• [Problem to solve]:
Return exactly and only these lines: the first of the listing through the one containing "គោលការណ៍ប្រើប្រាស់ Cookies".
== Segment start ==
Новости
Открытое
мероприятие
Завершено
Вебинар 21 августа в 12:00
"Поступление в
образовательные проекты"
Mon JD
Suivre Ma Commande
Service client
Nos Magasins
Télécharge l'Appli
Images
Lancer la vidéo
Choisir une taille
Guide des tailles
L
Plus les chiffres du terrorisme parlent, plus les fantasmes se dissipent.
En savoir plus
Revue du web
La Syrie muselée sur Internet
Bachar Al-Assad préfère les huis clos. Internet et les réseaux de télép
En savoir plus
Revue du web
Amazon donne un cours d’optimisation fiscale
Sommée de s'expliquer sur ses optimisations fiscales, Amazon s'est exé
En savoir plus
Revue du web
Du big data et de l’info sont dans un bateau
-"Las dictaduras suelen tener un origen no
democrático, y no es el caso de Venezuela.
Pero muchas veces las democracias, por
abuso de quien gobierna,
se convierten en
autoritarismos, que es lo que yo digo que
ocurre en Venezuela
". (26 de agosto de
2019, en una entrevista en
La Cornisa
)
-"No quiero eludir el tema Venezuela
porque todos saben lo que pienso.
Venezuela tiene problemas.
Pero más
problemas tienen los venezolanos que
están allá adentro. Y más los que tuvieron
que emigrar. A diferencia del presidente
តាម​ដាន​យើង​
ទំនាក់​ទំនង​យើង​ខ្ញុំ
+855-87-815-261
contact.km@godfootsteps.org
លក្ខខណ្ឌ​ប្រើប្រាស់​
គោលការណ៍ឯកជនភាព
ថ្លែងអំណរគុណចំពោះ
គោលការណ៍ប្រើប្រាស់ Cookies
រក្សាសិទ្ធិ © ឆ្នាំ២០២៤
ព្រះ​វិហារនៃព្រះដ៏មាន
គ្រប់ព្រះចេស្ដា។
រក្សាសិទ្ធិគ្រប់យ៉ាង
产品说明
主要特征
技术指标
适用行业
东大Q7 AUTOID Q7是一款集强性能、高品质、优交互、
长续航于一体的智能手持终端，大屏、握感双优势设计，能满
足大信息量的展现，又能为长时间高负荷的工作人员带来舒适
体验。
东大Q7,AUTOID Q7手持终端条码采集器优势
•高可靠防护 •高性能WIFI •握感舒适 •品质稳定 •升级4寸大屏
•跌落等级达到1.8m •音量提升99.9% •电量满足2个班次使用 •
== Segment end ==
• [Solved exercise]:
Новости
Открытое
мероприятие
Завершено
Вебинар 21 августа в 12:00
"Поступление в
образовательные проекты"
Mon JD
Suivre Ma Commande
Service client
Nos Magasins
Télécharge l'Appli
Images
Lancer la vidéo
Choisir une taille
Guide des tailles
L
Plus les chiffres du terrorisme parlent, plus les fantasmes se dissipent.
En savoir plus
Revue du web
La Syrie muselée sur Internet
Bachar Al-Assad préfère les huis clos. Internet et les réseaux de télép
En savoir plus
Revue du web
Amazon donne un cours d’optimisation fiscale
Sommée de s'expliquer sur ses optimisations fiscales, Amazon s'est exé
En savoir plus
Revue du web
Du big data et de l’info sont dans un bateau
-"Las dictaduras suelen tener un origen no
democrático, y no es el caso de Venezuela.
Pero muchas veces las democracias, por
abuso de quien gobierna,
se convierten en
autoritarismos, que es lo que yo digo que
ocurre en Venezuela
". (26 de agosto de
2019, en una entrevista en
La Cornisa
)
-"No quiero eludir el tema Venezuela
porque todos saben lo que pienso.
Venezuela tiene problemas.
Pero más
problemas tienen los venezolanos que
están allá adentro. Y más los que tuvieron
que emigrar. A diferencia del presidente
តាម​ដាន​យើង​
ទំនាក់​ទំនង​យើង​ខ្ញុំ
+855-87-815-261
contact.km@godfootsteps.org
លក្ខខណ្ឌ​ប្រើប្រាស់​
គោលការណ៍ឯកជនភាព
ថ្លែងអំណរគុណចំពោះ
គោលការណ៍ប្រើប្រាស់ Cookies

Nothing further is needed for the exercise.